EXTRACT PROVIDED:
Blood Test May Predict Crohn's Disease 2 Years Before Onset
'It's pretty much accepted that Crohn's disease does not begin at diagnosis,' said Ryan Ungaro, MD, associate professor of medicine at the Icahn School of Medicine at Mount Sinai, New York City, speaking at Digestive Disease Week (DDW) 2025.
Although individual blood markers have been associated with the future risk for CD, what's needed, he said, is to understand which combination of biomarkers are most predictive.
Now, Ungaro and his team have developed a risk score they found accurate in predicting CD onset within 2 years before its onset.
It's an early version that will likely be further improved and needs additional validation, Ungaro told Medscape Medical News .
'Once we can accurately identify individuals at risk for developing Crohn's disease, we can then imagine a number of potential interventions,' Ungaro said.
Approaches would vary depending on how far away the onset is estimated to be. For people who likely wouldn't develop disease for many years, one intervention might be close monitoring to enable diagnosis in the earliest stages, when treatment works best, he said. Someone at a high risk of developing CD in the next 2 or 3 years, on the other hand, might be offered a pharmaceutical intervention.
Developing and Testing the Risk Score
To develop the risk score, Ungaro and colleagues analyzed data of 200 patients with CD and 100 healthy control participants from PREDICTS, a nested case-controlled study of active US military service members. The study is within the larger Department of Defense Serum Repository, which began in 1985 and has more than 62.5 million samples, all stored at −30 °C.
The researchers collected serum samples at four timepoints up to 6 or more years before the diagnosis. They assayed antimicrobial antibodies using the Prometheus Laboratories platform, proteomic markers using the Olink inflammation panel, and anti–granulocyte macrophage colony-stimulating factor autoantibodies using enzyme-linked immunosorbent assay.
Participants (median age, 33 years for both groups) were randomly divided into equally sized training and testing sets. In both the group, 83% of patients were White and about 90% were men.
Time-varying trajectories of marker abundance were estimated for each biomarker. Then, logistic regression modeled disease status as a function of each marker for different timepoints and multivariate modeling was performed via logistic LASSO regression.

SUPPLIED RECORDS:
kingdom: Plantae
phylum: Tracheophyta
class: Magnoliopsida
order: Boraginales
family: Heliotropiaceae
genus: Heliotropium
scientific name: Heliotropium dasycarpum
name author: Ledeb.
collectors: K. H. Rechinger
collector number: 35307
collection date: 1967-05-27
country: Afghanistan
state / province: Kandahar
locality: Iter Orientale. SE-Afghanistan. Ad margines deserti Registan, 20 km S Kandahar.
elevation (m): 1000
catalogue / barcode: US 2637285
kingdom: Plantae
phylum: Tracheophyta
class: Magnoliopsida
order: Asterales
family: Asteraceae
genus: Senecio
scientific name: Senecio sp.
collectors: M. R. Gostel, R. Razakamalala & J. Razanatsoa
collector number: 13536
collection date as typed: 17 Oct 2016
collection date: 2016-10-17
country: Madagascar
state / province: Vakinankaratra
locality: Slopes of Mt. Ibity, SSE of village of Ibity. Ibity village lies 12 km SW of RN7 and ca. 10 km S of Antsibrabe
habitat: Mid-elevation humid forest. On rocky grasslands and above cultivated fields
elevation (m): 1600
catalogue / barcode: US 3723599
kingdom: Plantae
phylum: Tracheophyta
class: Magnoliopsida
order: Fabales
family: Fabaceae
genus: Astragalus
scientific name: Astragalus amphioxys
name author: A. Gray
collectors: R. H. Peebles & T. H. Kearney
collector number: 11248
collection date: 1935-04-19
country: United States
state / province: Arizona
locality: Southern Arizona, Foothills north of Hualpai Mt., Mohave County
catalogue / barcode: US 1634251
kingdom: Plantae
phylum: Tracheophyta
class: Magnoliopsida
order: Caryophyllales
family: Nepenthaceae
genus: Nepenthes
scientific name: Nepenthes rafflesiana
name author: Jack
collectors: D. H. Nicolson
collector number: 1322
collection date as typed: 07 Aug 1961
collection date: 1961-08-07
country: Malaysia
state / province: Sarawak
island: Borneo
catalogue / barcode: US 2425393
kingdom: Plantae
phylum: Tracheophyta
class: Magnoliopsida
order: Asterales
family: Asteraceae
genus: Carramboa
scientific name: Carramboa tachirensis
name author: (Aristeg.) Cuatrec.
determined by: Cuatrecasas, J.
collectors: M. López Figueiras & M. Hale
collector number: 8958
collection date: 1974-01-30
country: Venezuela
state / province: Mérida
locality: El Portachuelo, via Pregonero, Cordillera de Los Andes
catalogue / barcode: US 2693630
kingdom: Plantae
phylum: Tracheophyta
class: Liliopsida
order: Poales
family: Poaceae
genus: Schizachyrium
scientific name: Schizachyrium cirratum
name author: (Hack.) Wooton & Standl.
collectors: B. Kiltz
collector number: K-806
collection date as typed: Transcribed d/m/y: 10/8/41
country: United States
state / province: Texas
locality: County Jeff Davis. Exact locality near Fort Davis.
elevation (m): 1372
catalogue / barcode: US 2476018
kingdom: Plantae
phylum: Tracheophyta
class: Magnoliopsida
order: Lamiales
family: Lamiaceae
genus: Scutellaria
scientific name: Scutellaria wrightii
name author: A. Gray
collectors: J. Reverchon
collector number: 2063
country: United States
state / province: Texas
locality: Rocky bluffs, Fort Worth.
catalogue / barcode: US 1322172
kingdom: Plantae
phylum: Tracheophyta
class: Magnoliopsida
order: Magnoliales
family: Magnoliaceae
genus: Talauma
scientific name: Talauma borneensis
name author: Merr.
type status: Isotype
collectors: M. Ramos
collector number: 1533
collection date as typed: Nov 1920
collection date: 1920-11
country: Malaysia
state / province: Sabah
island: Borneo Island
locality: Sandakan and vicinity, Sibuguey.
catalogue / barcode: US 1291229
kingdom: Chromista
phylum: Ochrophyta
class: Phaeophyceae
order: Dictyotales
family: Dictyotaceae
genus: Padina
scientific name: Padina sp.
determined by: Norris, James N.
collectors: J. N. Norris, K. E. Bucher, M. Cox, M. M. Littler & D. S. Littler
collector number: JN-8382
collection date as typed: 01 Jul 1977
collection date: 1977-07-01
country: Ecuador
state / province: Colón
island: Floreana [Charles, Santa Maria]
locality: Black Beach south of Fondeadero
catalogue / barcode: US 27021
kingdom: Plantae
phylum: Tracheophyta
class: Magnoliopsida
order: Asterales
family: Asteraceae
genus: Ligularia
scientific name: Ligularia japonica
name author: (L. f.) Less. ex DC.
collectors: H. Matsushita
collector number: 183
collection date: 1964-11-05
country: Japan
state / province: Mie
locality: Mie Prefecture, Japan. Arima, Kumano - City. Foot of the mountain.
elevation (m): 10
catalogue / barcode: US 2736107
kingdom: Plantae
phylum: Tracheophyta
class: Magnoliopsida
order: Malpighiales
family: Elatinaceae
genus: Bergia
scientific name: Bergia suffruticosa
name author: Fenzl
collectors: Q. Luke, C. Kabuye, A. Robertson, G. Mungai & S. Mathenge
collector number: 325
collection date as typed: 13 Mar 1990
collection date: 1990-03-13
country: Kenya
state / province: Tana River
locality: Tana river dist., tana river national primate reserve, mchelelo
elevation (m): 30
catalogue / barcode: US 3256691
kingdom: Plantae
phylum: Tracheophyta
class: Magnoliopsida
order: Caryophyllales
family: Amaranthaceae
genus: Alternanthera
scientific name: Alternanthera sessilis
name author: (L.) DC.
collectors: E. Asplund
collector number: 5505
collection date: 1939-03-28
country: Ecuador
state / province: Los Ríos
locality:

PROBLEM DETAILS:
Reproduce the portion of the Crohn's disease article that opens with the words containing "Although individual blood" and closes with "Medical News .". The records bear no relation to the Crohn's disease article.

WRITTEN ANSWER:
Although individual blood markers have been associated with the future risk for CD, what's needed, he said, is to understand which combination of biomarkers are most predictive.
Now, Ungaro and his team have developed a risk score they found accurate in predicting CD onset within 2 years before its onset.
It's an early version that will likely be further improved and needs additional validation, Ungaro told Medscape Medical News .